I certainly hope your not suggesting that because the pipe is small that it's of no danger! Maybe all they need is password/credentials/keys. Such could easily compromise VPN encryption or admin account.

"HTTP isn't encrypted so no it couldn't"

Use your head!! Just because the HTTP protocol isn't encrypted doesn't mean someone couldn't hide a covert message within perfectly normal IIS/HTTP variables.

"...a network admin somewhere in the world would notice updates to a network location where they've not requested it."

You either didn't read or didn't comprehend my previous message. An entity with the ability to wiretap doesn't strictly need to direct packets to a tracable IP.

Furthermore, if a backdoor leaked the information through normal connections over the course of several days using stenography, then even the most determined sysadmin would fail to detect a leak since every single packet would appear to be normal traffic.


"Not if you're sat behind a firewall with restrictive port access - as most businesses and governments would be."

This makes you sound like a novice. Even with a firewall, connections must get through. These open up attack vectors. Firewalls do not protect normal connections from being exploited.

"So You can't prove something that isn't there."

I've never claimed that there was a backdoor, only that there is the possibility for one which you cannot disprove by looking at traffic alone. That is after all what we're talking about.

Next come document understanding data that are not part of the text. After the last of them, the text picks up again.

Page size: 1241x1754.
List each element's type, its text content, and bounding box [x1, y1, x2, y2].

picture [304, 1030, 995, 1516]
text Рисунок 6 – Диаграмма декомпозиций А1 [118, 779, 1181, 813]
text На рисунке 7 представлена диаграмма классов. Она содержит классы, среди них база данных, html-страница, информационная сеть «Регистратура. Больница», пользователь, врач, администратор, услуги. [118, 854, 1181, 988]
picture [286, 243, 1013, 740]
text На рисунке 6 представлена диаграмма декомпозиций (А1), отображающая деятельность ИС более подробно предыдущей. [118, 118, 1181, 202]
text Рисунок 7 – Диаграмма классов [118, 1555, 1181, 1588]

"I've already discounted that possibility. Read my reply to the guy who suggested that."

You're reply was mistaken, stenography can apply to much more than just embedded images within emails.
Examples: session id, timestamps, tcp windows, source port numbers, dns transaction id, maybe even bits in a word document...it only needs to be one bit here and there to achieve a leak.

A sysadmin looking at a network trace is helpless; the data appears normal to him.

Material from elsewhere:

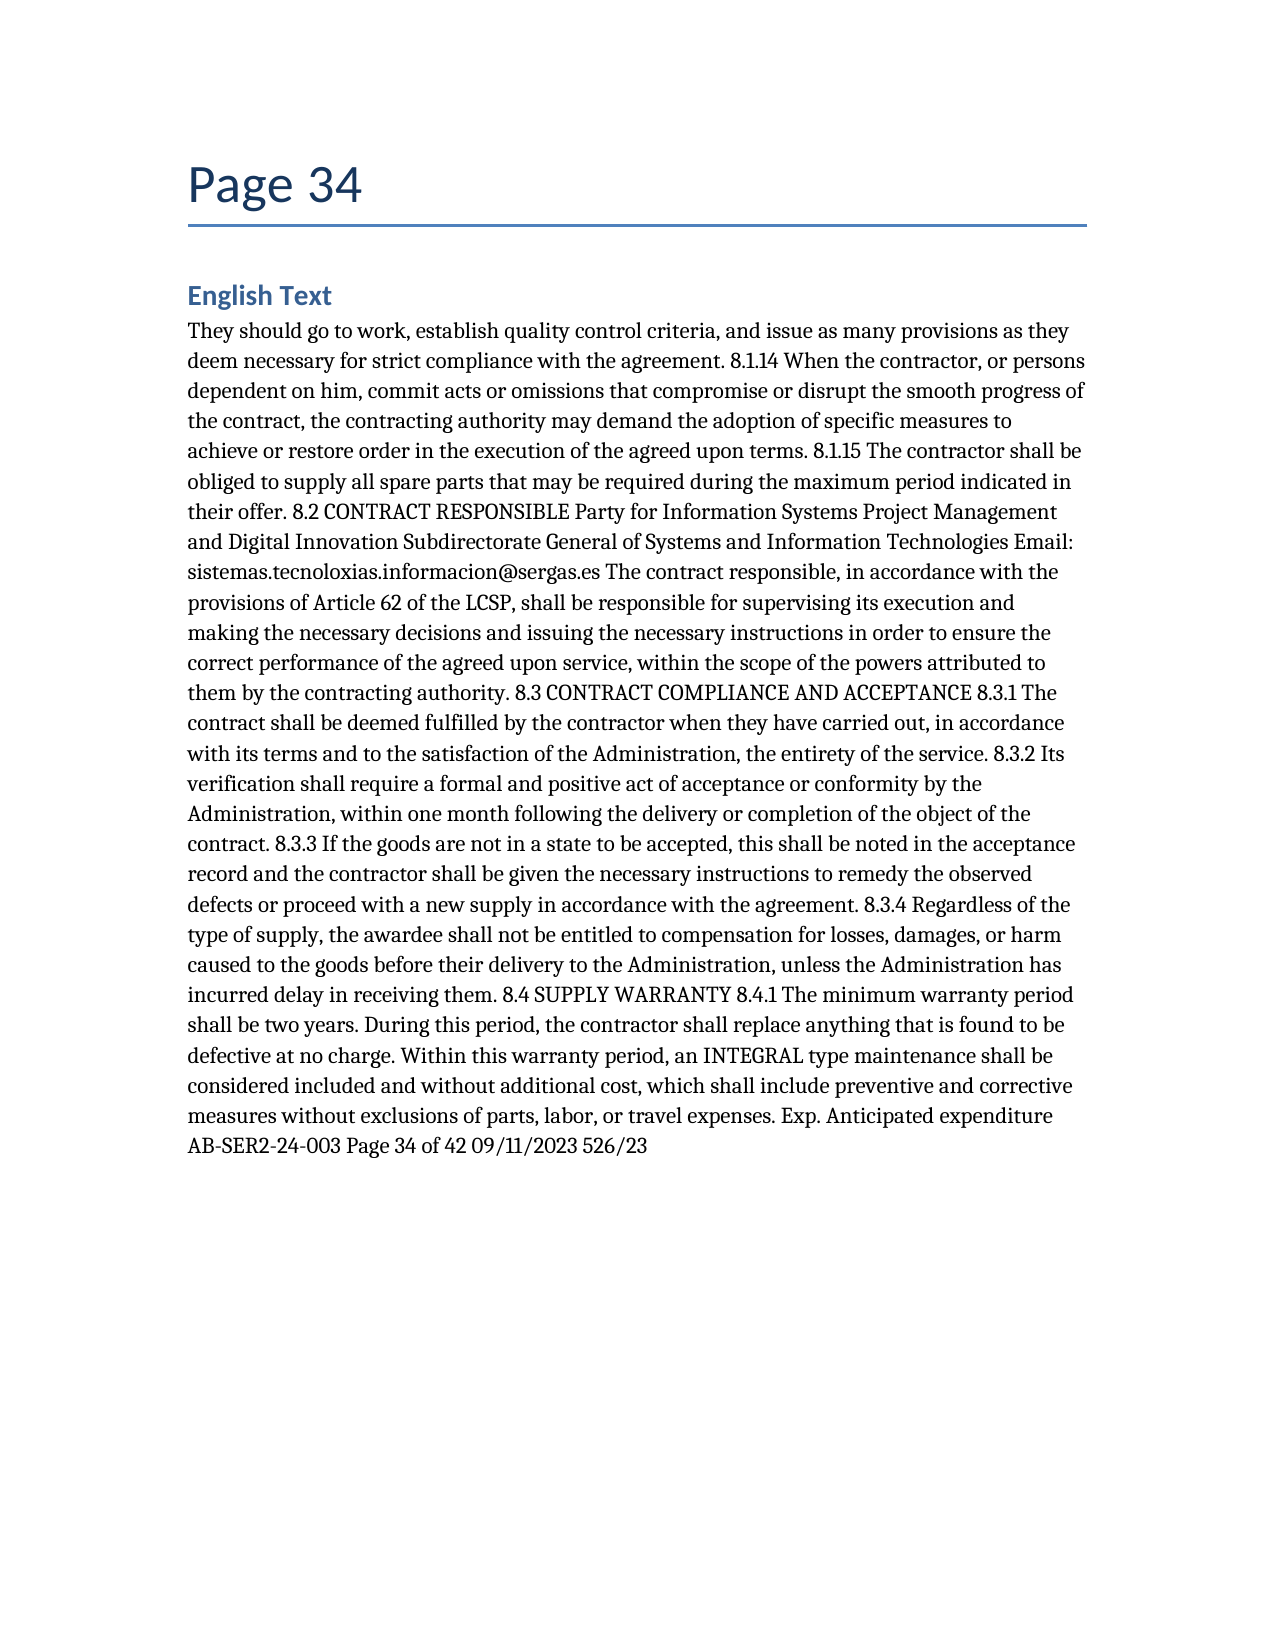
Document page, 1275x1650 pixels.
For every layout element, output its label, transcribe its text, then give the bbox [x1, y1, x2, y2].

text They should go to work, establish quality control criteria, and issue as many provisions as they deem necessary for strict compliance with the agreement. 8.1.14 When the contractor, or persons dependent on him, commit acts or omissions that compromise or disrupt the smooth progress of the contract, the contracting authority may demand the adoption of specific measures to achieve or restore order in the execution of the agreed upon terms. 8.1.15 The contractor shall be obliged to supply all spare parts that may be required during the maximum period indicated in their offer. 8.2 CONTRACT RESPONSIBLE Party for Information Systems Project Management and Digital Innovation Subdirectorate General of Systems and Information Technologies Email: sistemas.tecnoloxias.informacion@sergas.es The contract responsible, in accordance with the provisions of Article 62 of the LCSP, shall be responsible for supervising its execution and making the necessary decisions and issuing the necessary instructions in order to ensure the correct performance of the agreed upon service, within the scope of the powers attributed to them by the contracting authority. 8.3 CONTRACT COMPLIANCE AND ACCEPTANCE 8.3.1 The contract shall be deemed fulfilled by the contractor when they have carried out, in accordance with its terms and to the satisfaction of the Administration, the entirety of the service. 8.3.2 Its verification shall require a formal and positive act of acceptance or conformity by the Administration, within one month following the delivery or completion of the object of the contract. 8.3.3 If the goods are not in a state to be accepted, this shall be noted in the acceptance record and the contractor shall be given the necessary instructions to remedy the observed defects or proceed with a new supply in accordance with the agreement. 8.3.4 Regardless of the type of supply, the awardee shall not be entitled to compensation for losses, damages, or harm caused to the goods before their delivery to the Administration, unless the Administration has incurred delay in receiving them. 8.4 SUPPLY WARRANTY 8.4.1 The minimum warranty period shall be two years. During this period, the contractor shall replace anything that is found to be defective at no charge. Within this warranty period, an INTEGRAL type maintenance shall be considered included and without additional cost, which shall include preventive and corrective measures without exclusions of parts, labor, or travel expenses. Exp. Anticipated expenditure AB-SER2-24-003 Page 34 of 42 09/11/2023 526/23 [187, 317, 1087, 1159]
title Page 34 [187, 150, 1087, 227]
subtitle English Text [187, 277, 1087, 312]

"It's 100% just paranoia. Sure MS have the technical ability, but then so does open source."

Well, if they (ms/gov) posses the technical ability, then the only thing stopping them from doing it is ethics. Just because you believe them doesn't mean other people do.

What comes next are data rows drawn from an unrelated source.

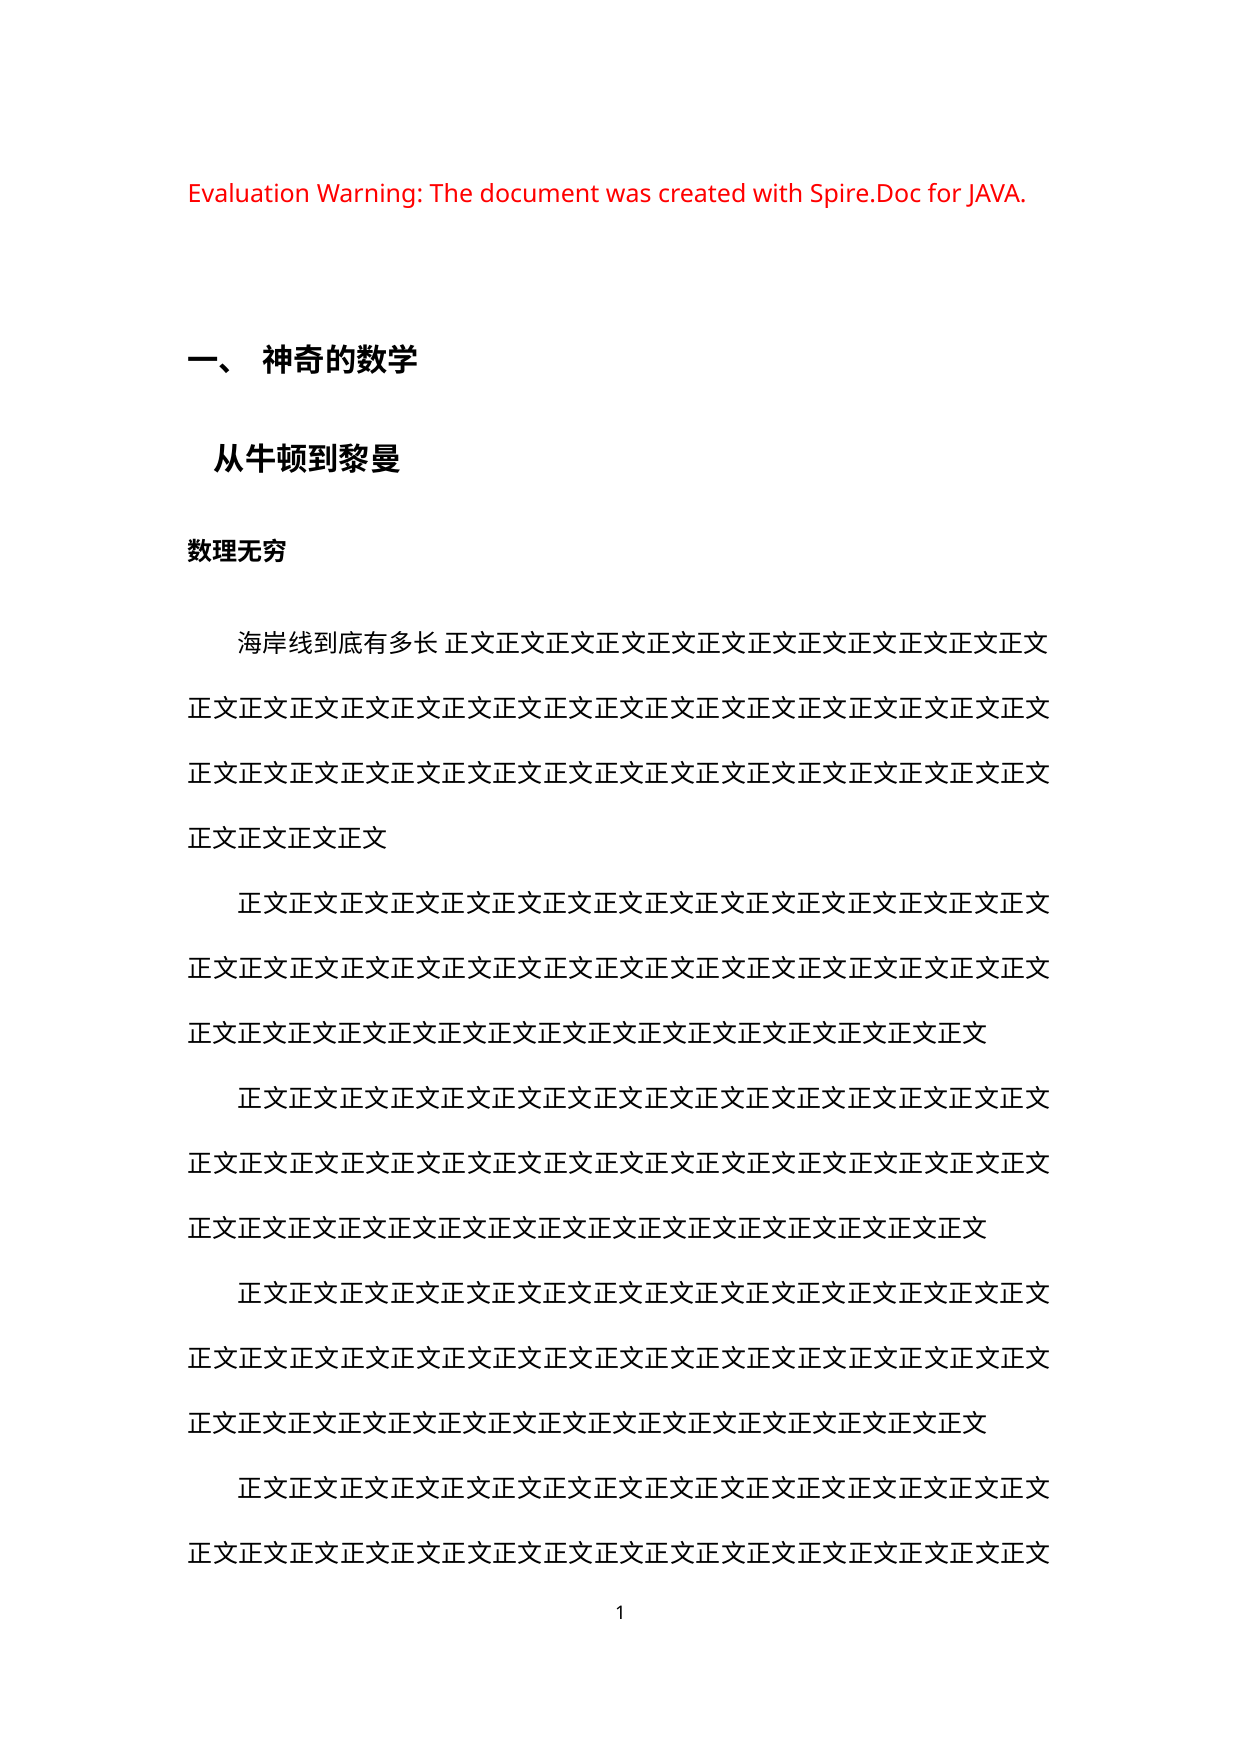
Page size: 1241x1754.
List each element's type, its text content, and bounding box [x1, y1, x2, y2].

subtitle 神奇的数学 [187, 325, 1053, 390]
text 正文正文正文正文正文正文正文正文正文正文正文正文正文正文正文正文正文正文正文正文正文正文正文正文正文正文正文正文正文正文正文正文正文正文正文正文正文正文正文正文正文正文正文正文正文正文正文正文正文 [187, 1064, 1053, 1259]
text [187, 1454, 1053, 1584]
text Evaluation Warning: The document was created with Spire.Doc for JAVA. [187, 160, 1053, 225]
subtitle 数理无穷 [187, 517, 1053, 582]
subtitle 从牛顿到黎曼 [187, 424, 1053, 489]
text 海岸线到底有多长 正文正文正文正文正文正文正文正文正文正文正文正文正文正文正文正文正文正文正文正文正文正文正文正文正文正文正文正文正文正文正文正文正文正文正文正文正文正文正文正文正文正文正文正文正文正文正文正文正文正文 [187, 609, 1053, 869]
text 正文正文正文正文正文正文正文正文正文正文正文正文正文正文正文正文正文正文正文正文正文正文正文正文正文正文正文正文正文正文正文正文正文正文正文正文正文正文正文正文正文正文正文正文正文正文正文正文正文 [187, 869, 1053, 1064]
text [187, 1259, 1053, 1454]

It could happen to open source too, but then it would be much more difficult to hide successfully for a prolonged period.

"When was the last time you compiled your own binaries rather than pulling binaries from US repositories?"

For what it's worth, I have my own distribution.

"Sure, you can download the source too, but like Windows' source code, who's to say that backdoors weren't added after the source was published?"

md5/sha1

"You see, we could all make worthless speculation about backdoors in any OS that we haven't programmed personally."

I'm not asserting there is a back door, only that your reasoning for claiming there are none is faulty.


"Putting such a backdoor in the kernel itself would be too low level. The minimum you need is keylogger and access to a TCP/IP stack - thus you need the backdoor in user space. It's not 'rules', it's pretty much the unbreakable laws of computer physics."

You're unbelievable! Are you for real? Of course the kernel can do keylogging and access the tcp stack. How could you possibly think otherwise?? What do you think a kernel does??

Forget it, based on the lack of intelligence in your responses, I'm not interested in continuing this dialog.